_REQUIRED ACTION 1_
Who posted in the thread below about disciplines for a former trotter? Give every username.

_EXCERPT_
+ + +
# Disciplines for a former trotter?



## horselover_89 (26 November 2017)

Hi everyone,

I own a horse who used to be a racehorse; we've now worked through some problem areas such as bending his neck, lowering his head and raising his back and he's been taught the very basics of dressage. Recently I went to the Gallops in North London, and he loved trotting in a straight line- he was ecstatic! I was considering abandoning dressage and focussing on a discipline that is more aligned with his existing strengths- do you have any recommendations?

Thanks!


----------



## Leo Walker (26 November 2017)

Endurance?


----------



## paddi22 (26 November 2017)

just be wary that all your good dressage work could be undone if he is trotting for ages hollow and not working properly.  He might be finding the dressage a bit tougher as he is being asked to work properly, but its good to keep on with it and he will soon be suppeller and stronger.  I have an exracer and he struggled too at the start, but in the end he really enjoyed dressage

At the end of the day we get horses to do the jobs WE want them to do. I'm sure he will come around to enjoy whatever job you want him to do. You sound sensitive to his feeling, so im sure you can both get out doing what you would like


----------



## silv (26 November 2017)

Quite a few Standardbreds are doing well over here in NZ at Endurance, (the lower distances) and Competitive Trail Riding, not sure if there is a UK equivalent.  They tend to be sound with good feet and have low heart rates.  It is nice to see them enjoying life outside racing as they tend to be kind and honest.
+ + +
_REQUIRED ACTION 2_
Copy the lines of the listing below, starting at the line that contains "bout Kalkomey Enterprises, LLC" and ending with the last line of the listing.

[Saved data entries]
+ + +
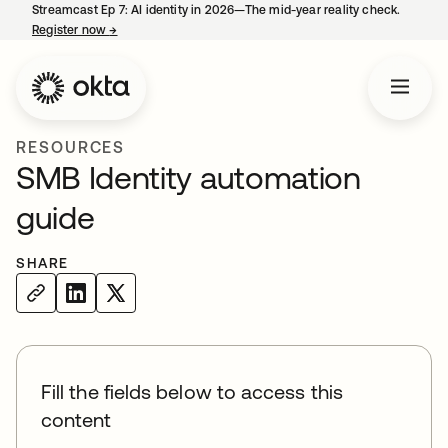
Streamcast Ep 7: AI identity in 2026—The mid-year reality check.
Register now
→
opens in a new tab
RESOURCES
SMB Identity automation
guide
SHARE
Fill the fields below to access this
content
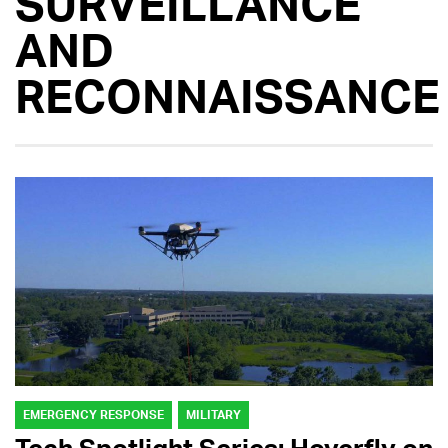
SURVEILLANCE
AND
RECONNAISSANCE
EMERGENCY RESPONSE
MILITARY
Tech Spotlight Series: Hoverfly on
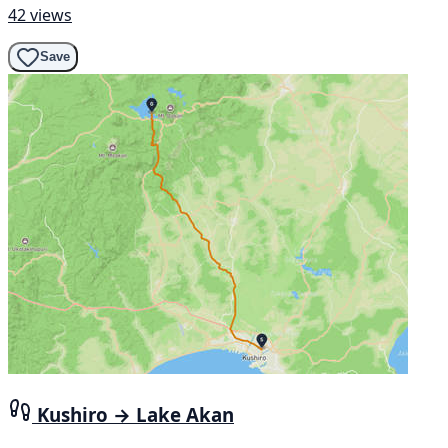
42 views
Save
Kushiro → Lake Akan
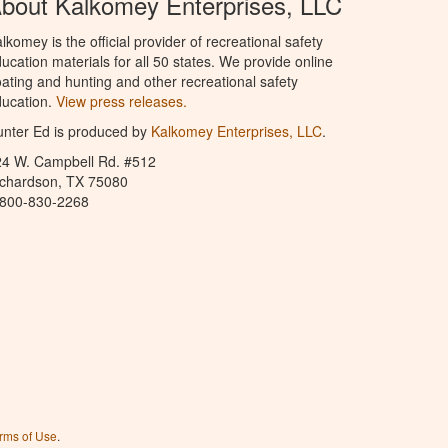
bout Kalkomey Enterprises, LLC
lkomey is the official provider of recreational safety
ucation materials for all 50 states. We provide online
ating and hunting and other recreational safety
ucation.
View press releases.
nter Ed is produced by
Kalkomey Enterprises, LLC
.
24 W. Campbell Rd. #512
ichardson, TX 75080
-800-830-2268
rms of Use
.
+ + +
_YOUR SOLUTION 1_
horselover_89, Leo Walker, paddi22, silv

_YOUR SOLUTION 2_
bout Kalkomey Enterprises, LLC
lkomey is the official provider of recreational safety
ucation materials for all 50 states. We provide online
ating and hunting and other recreational safety
ucation.
View press releases.
nter Ed is produced by
Kalkomey Enterprises, LLC
.
24 W. Campbell Rd. #512
ichardson, TX 75080
-800-830-2268
rms of Use
.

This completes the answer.